There's a couple of things you need to pay attention to. One is bonking, that's where you don't have the carbs needed by the liver to process fat. Generally you need to worry about this only for "endurance" activities, which was defined by the dietitian that was giving the lecture I attended as "more than 90 minutes of exercise" at one time. You've been working all day and then doing a hard ride so it may apply anyway. Easy way to tell if you are bonking is if you feel fatigued (sounds right from your description) especially if combined with being irritable (don't know from your description). This is a fairly easy fix - about 50-100 cals from carbs every 40 minutes of exercise. If you can drink the sweet stuff, you can get plenty of carbs in your drink. I prefer to chew something now and again.

Next importance is your recovery "drink". Turns out timing matters. You need to get 150-300 calories into your system within 15 minutes of the end of exercising. Ideally this should be in the ratio of 4 carbs : 1 protein. Chocolate milk makes a good ratio here and is yummy. I'm not supper picky about what I do for a recovery a lot of time and more often than not my recovery "drink" is a PB&J sandwich...I also don't pay too much attention to the ratio...I do pay attention to how quick I eat it. I've noticed a big difference if I eat/drink something right after I get off the bike compared to after I've showered and changed.

If you are saving for college, spending a lot of money on gels and what not probably won't fit the plan. I've seen at least one study where bagels were compared to gels and the bottom line was the number of carbs mattered but it didn't much matter how you consumed them, so my two cents is get some decent carbs, but go cheaper. Bagels, fig newtons, PB&J are some of my favorites. We have a good bagel place nearby and I can get a mix of flavors without breaking the bank. For bike nutrition you can get the "day-old" and freeze them.

My $0.02 on the whey protein...better ways to spend your money. Decent food at the right times.

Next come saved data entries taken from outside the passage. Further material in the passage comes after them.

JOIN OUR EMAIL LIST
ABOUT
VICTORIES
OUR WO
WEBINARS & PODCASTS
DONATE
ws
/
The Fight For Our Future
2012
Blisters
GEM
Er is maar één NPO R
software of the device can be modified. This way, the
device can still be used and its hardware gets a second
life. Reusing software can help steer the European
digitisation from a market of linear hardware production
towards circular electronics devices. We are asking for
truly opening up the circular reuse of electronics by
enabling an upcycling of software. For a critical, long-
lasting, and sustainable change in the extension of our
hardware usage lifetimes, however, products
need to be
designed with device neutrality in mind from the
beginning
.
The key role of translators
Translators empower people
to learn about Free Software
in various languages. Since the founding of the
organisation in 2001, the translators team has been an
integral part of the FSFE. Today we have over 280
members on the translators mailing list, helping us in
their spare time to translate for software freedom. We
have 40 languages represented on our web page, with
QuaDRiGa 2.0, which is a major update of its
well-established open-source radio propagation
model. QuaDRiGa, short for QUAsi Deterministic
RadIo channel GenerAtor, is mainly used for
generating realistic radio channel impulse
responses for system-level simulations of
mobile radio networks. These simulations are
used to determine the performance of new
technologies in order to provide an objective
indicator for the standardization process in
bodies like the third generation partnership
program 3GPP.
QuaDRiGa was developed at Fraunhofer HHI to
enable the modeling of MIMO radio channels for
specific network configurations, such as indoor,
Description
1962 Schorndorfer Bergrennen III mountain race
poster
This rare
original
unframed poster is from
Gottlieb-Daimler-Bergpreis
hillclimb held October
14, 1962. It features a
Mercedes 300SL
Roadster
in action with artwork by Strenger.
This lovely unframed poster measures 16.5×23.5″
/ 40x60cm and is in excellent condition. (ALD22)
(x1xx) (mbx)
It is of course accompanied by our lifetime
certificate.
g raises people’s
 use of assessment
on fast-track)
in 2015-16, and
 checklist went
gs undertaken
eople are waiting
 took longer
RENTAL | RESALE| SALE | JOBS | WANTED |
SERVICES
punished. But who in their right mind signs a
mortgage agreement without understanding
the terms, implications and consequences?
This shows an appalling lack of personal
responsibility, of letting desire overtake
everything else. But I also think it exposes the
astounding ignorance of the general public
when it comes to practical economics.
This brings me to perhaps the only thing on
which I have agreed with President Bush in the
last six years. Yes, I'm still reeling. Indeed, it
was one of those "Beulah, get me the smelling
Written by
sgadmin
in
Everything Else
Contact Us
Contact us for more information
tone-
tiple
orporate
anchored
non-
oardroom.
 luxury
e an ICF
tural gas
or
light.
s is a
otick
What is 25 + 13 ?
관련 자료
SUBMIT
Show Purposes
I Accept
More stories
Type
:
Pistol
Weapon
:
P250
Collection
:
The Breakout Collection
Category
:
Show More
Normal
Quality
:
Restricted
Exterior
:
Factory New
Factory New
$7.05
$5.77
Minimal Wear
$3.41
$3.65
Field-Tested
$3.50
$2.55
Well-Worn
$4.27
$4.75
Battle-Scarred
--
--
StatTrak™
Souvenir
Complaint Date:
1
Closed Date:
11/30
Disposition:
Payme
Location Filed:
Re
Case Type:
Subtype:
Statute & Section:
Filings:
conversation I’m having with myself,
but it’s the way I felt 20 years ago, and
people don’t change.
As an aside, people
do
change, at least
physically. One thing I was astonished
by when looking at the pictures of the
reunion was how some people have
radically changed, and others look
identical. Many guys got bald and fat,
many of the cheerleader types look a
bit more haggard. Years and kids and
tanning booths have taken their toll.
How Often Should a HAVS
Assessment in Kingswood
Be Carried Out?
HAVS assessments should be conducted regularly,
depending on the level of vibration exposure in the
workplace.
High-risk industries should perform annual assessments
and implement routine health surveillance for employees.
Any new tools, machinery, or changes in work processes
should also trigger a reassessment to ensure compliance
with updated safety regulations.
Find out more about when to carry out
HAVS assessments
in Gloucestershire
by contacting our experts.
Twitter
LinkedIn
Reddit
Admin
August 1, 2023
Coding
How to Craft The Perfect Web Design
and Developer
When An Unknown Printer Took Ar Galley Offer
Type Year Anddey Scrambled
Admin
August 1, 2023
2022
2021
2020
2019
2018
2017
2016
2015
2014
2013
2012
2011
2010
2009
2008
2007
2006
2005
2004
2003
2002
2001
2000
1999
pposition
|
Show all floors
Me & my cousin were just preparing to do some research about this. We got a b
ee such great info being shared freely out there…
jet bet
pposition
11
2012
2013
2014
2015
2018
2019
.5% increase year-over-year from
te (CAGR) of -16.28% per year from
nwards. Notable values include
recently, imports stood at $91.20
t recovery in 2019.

  • tbh, I wasn't sure if you were serious about chocolate milk, but now that I've heard two people say it, I'm starting to wonder.. What brand of chocolate milk, and should I drink it while, or after riding?
    – mowwwalker
    Commented Aug 12, 2012 at 18:05
  • 1
    Just about any brand. 2% has the "right" ratios, but I like to mix my own with non-fat. This should be a recovery drink - right after your finish, ideally within 15 minutes.
    – Ken Hiatt
    Commented Aug 13, 2012 at 17:31

I would drink more gatorade or other electrolyte-replenishing drinks, but I'm not sure where or how to buy them cheap and in bulk so the cost doesn't add up too much.

  • I've been using Nuun tablets - 12 to a container, but breaking the tablet in 1/2 works fine too in the water bottle.

  • For a 1 hour ride, Gu gel (normal or Roctane) might be worth considering. One at least, to get to work.

There's too little information to say much about your diet, and it's not the sort of thing anyone can definitively recommend without having seen you in person and having more detail. Your doctor would be a good place to start, there are numerous diet strategies you can research.


I really doubt that this is a diet issue. I think it is a volume issue, and it will go away if you keep at it. Taking off one day - maybe midweek - would be a good idea if you are feeling tired.